TALLAHASSEE — A Senate committee agreed Tuesday to tone down its pension-reform plan after local government unions warned it would punish city workers and hurt healthy retirement funds.
Under the changes proposed in an amendment by Sen. Jack Latvala, R-St. Petersburg, the Senate would no longer require all new city employees to enroll in a 401(k)-style retirement plan, potentially threatening the financial health of traditional defined benefit plans.
If cities want to end enrollment in their traditional pension plans, they can negotiate with unions to have new employees join a defined contribution plan, which is similar to a 401(k).
The proposal also removes a requirement that employees' final retirement benefit be based on five years of service, as the Senate bill originally said, and allows cities to include up to 300 hours of overtime when calculating retirement benefits, since many cities now require police officers and firefighters to work overtime hours, Latvala said. The bill still prohibits employers from including unused leave and other compensation when determining retirement compensation.

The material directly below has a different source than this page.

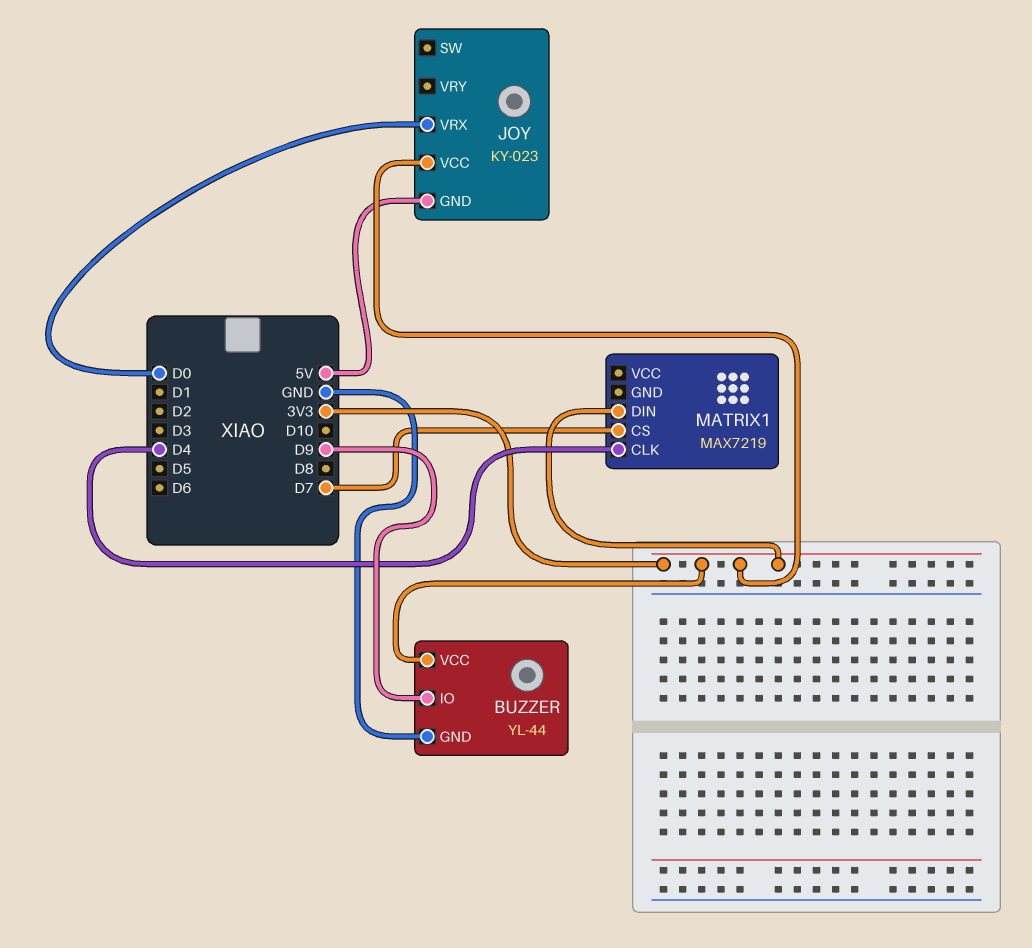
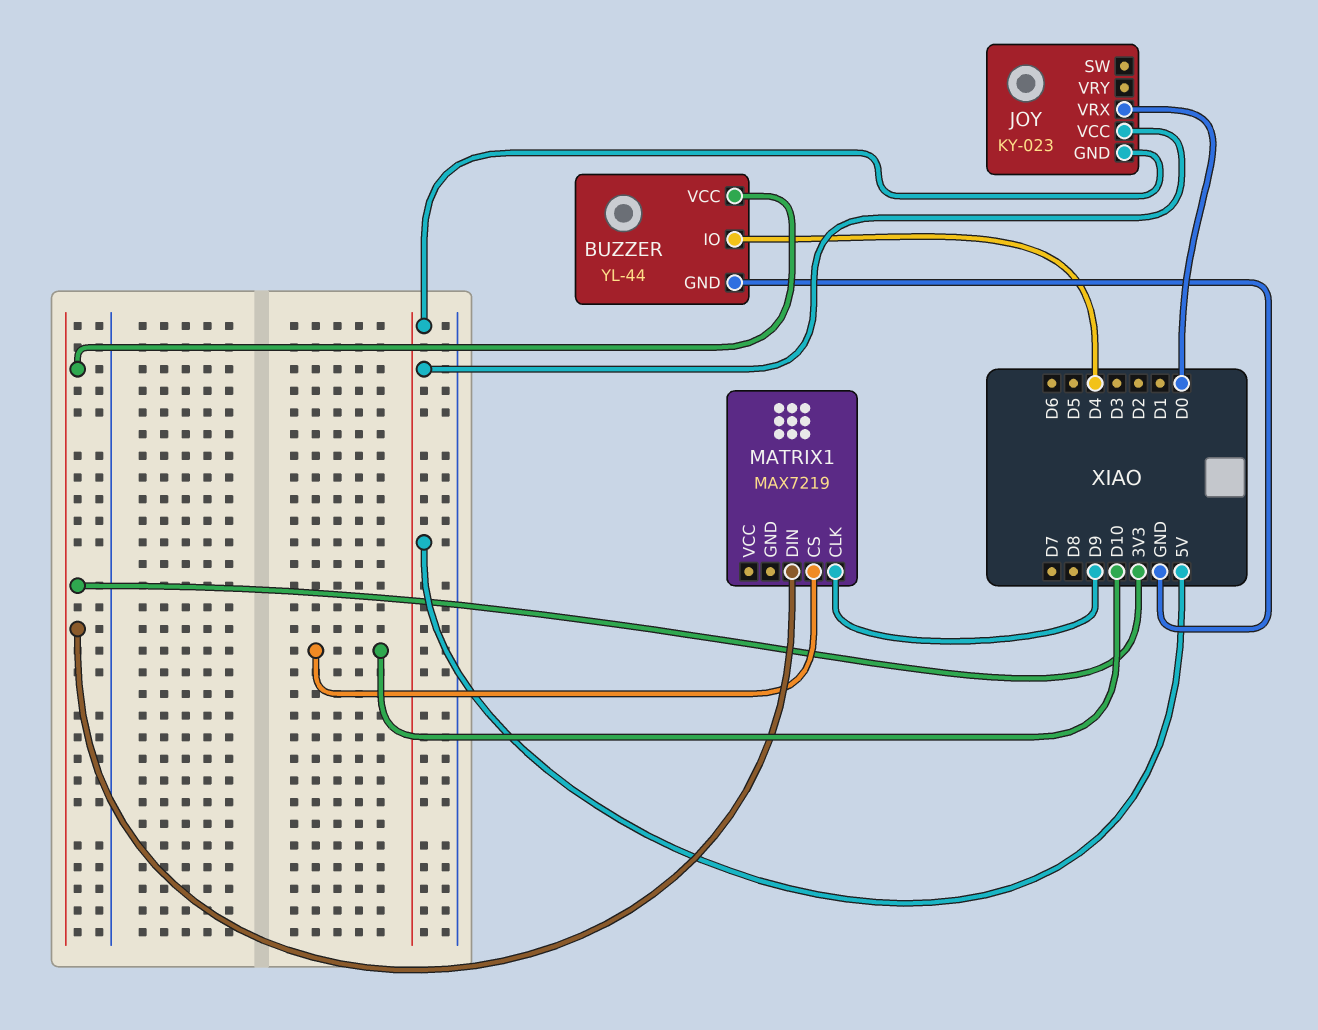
BUZZER pin IO: D9 -> D4
JOY pin VCC: 3V3 -> 5V
MATRIX1 pin CLK: D4 -> D9
MATRIX1 pin CS: D7 -> D10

The changes were commended by police and firefighter unions, which had blasted the Senate proposal at a workshop Friday.
Since unveiling the bill a week ago, senators have been besieged with calls and e-mails from union members fearing for their retirement accounts. Sen. Jeremy Ring, the Margate Democrat who chairs the committee, said he hopes that Tuesday's changes, which are expected to be voted on in early March, prove that the Senate has no intention of passing "a union-busting bill."
Still unresolved are differences between the unions and the Senate over proposed changes to the Florida Retirement System, which handles pension accounts for state, county, school districts and some cities. The Senate committee will take up that bill Thursday.
The Senate's more union-friendly proposals weren't embraced by everybody, however. Ron Silver, a former state senator and lobbyist for the city of Miami sanitation workers and general employees, called it "a terrible bill."
"The acceptable amendment is to strike everything after the enacting clause,'' he said. "The concept of trying to regulate local pension plans is wrong and, quite frankly, I don't believe it's legal."
John MacNamara of the Metro Broward Professional Firefighters warned that the Senate bill assumes it will result in savings to strapped local governments
He criticized lawmakers who said the state needed to intervene because unions "had so much power."
"If we had that much power, we wouldn't even be having this conversation today,'' he said.